LEIA-SE

Sangraste teus ternos olhos doces
Fitando a imensidão de um escuro impenetrável
Enquanto tua face pálida, quase sem sangue
Enrugava um sorriso pelo prazer do inalcançável
Salientaste no etéreo aquilo em que confias
Deixando clara a evidência do irrefutável

O mundo vazio da inércia passiva
Viu-se sem forças para continuar sendo
Pois, no silêncio noturno, tua voz se ouvia
Recriando o espetáculo de um Eterno vivendo

O tempo cristalizou-se em volta de ti
Quando quebraste a prisão que fizera
Tornando tudo aquilo que um dia já foi
Em peixes já mortos no lago das eras
Renasceste de onde jamais pensaria
E transformaste a dor em palavras singelas

Muito mais do que teu mero eu mudou
No momento em que vislumbrava-se com trevas
E se refugiava no lado quente da aurora
Remodelaste vidas e tudo que havia nelas

Agora que descansas ao som do nada
Sabes que o nada é algo que nunca descansa

Aprendeste que o sangue que choravas
Tornou real a ausência da desesperança

Antes teu sonho do que minha realidade


O CAVALEIRO NEGRO - CORO I

Um longo caminho a seguir no nada
O desconhecido no tenro horizonte
A busca da verdade que nunca é encontrada
A lisonjeira passagem que antevê o ontem

As noites vêm e o dia parece ter morrido
As folhas e flores lançaram-se dos galhos
A lua de prata exibe um frígido sorriso
Não há mais estrelas nesse céu nefasto

Um vendaval de dúvidas secas assovia
Cantando sobre o chão de ossos dilacerados
O espetáculo do medo, de longe se cria
E de perto se vê sonhos sendo devastados

Pétalas mortas sob o orvalho de sangue
Adornam as ruas de um lugar macabro
Têm em sua fragrância um vazio tirante
O perfume do espírito do corpo exilado

Sombras caminham na ausência de corpos
Vozes são ouvidas dessoando o sentido
O solo coberto pelas cinzas de mortos
Oculta as feridas de tempos esquecidos

Olhos doces cegariam-se com o medo
Espíritos assintáticos se esvaeceriam
Mas estes são olhos do Cavaleiro Negro
Que aqui nada temem, apenas apreciam

Olhos de jade, funestos, porém célicos
Escarlatados pelo choro rubro da carne
Janelas da alma de um espírito cético
Esferas da noite, regeladas obras de arte

O tilintar do metal negro canta os passos
Daquele que veste sua eterna escuridão
Não é mais uma mera armadura de aço
Trata-se de sua pele, a epiderme do dragão

Reza a lenda que nele não há passado
Os oráculos desconhecem o seu futuro
O seu presente é o eterno tempo fadado
A buscar a verdade, vagando no escuro


NEM SEMPRE A MARGEM É SÓLIDA

Inconspícuo, dou-me a mim.
Aqui, do olho do furacão,
O ébrio vórtice da multidão
Conserva-me só.

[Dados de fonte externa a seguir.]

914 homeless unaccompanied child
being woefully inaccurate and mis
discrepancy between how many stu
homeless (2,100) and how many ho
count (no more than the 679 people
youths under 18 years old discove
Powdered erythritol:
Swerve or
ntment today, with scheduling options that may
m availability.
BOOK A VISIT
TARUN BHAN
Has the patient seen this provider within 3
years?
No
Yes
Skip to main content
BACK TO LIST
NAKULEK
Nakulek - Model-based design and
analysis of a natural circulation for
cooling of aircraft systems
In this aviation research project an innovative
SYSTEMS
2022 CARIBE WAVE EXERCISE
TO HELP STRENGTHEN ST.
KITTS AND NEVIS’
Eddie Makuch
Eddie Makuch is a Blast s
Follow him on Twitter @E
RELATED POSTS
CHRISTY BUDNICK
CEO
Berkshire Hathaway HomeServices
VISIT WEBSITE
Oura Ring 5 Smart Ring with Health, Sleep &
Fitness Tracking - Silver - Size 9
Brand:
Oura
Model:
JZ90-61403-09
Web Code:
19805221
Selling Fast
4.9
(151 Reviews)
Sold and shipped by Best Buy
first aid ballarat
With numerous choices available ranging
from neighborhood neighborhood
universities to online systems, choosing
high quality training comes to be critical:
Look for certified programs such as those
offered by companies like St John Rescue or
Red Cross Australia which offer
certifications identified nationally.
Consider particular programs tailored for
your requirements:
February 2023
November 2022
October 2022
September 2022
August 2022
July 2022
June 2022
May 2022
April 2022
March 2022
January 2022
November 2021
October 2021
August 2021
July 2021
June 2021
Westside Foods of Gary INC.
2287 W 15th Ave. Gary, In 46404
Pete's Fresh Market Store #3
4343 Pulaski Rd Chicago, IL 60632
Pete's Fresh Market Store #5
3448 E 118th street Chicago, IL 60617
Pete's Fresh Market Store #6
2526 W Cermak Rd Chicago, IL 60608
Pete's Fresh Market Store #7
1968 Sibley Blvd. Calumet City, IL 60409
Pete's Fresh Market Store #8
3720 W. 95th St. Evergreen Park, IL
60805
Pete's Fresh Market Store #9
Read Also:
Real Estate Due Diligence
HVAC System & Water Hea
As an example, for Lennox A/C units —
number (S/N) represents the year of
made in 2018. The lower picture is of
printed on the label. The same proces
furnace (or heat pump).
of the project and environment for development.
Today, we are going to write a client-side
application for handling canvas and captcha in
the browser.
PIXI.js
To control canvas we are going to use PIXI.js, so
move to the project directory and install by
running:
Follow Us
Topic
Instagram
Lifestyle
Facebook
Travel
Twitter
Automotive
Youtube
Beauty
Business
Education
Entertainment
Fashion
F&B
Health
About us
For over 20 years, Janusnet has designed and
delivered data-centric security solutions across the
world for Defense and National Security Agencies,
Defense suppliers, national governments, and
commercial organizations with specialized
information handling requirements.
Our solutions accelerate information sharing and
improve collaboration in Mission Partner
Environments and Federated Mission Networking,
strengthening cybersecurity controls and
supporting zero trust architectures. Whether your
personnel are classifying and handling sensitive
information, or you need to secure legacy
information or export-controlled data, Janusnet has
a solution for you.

Simples assim!

Plácido, sou eixo da destruição,
Insone estátua carmesim.
Do não, o amante; eco do sim,
A inconsciente desfibrilação,

Qual entusiasta do fim.
Escriba da lauda-destinação,
Potência e ato em rebelião,
Fera muda soprando o clarim.

Move-se furiosa a centrífuga mordaça.
Movimento é vida, ser arrastado é sinal de morte.